姫さんとならんで、看板受付嬢と名高い。麗人、オルコトリアだ。
「アンタが抜けられるわけないでしょーが! 『聖剣切りの閃光』だって、三ヶ月にいちどの魔物境界線の保全業務があるんですからね?」
リオレイニアが抜けた穴には、オルコトリアがしぶしぶ志願してくれた。
どうも、以前から姫さんの横暴……もといわがまま……じゃなくて傍若無人な振る舞いに手を焼いていたメンバーから誘いがあったらしい。
ひょいひょい、がしり。
「――むぎゅへ!」
持ち運びやすく持ちかえられる、領主の娘。
手なずけるってのは、ああいうのを言うもんだよなあ。
おれは銀の板を、懐にしまい込む。
「――じゃ、じゃあ、その商会の店舗は私のもち物件から、ご用意させていただきますわぁ~! リ、リオレイニアのこれまでの献身に対するせめてもの謝礼です。こ、これなら文句ないでしょぉうぅ!?」
リオレイニアとの接点を、なにかしら保ちたいという、往生際の悪さ。
これは日の本では、みたことのないものだ。
「はい、リカルルさま――――ですが、私はリカルル様のことも心配……もとい大心配ですので、これまで通り、お屋敷住まいをお許しいただけたらと思っていたのですが――――?」
「あらん、そうでしたの? 私はてっきり――――」
はい、話はそこまで。

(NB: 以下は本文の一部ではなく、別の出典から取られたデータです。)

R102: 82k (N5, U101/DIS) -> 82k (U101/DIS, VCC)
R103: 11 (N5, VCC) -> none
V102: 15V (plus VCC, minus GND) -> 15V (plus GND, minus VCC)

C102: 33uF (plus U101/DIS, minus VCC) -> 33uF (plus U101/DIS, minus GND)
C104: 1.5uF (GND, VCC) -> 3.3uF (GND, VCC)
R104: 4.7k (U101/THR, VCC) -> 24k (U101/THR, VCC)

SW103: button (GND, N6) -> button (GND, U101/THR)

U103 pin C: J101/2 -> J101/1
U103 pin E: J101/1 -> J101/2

アンタは、まだ仕事のこってるでしょ。
「じゃ、あたしがさみしいからシガミーは時々、女将さんのとこに食べに来なさいね」
じゃそういうことでと、鬼娘がズシンズシンと、去っていく。
「あれ、レーニア……じゃなかったリオレイニア。こほん……いま大心配っておっしゃいま――――ズシンズシンズシシン!
力強い足取りは、かなり早くて、姫さんの声は、スグに聞こえなくなった。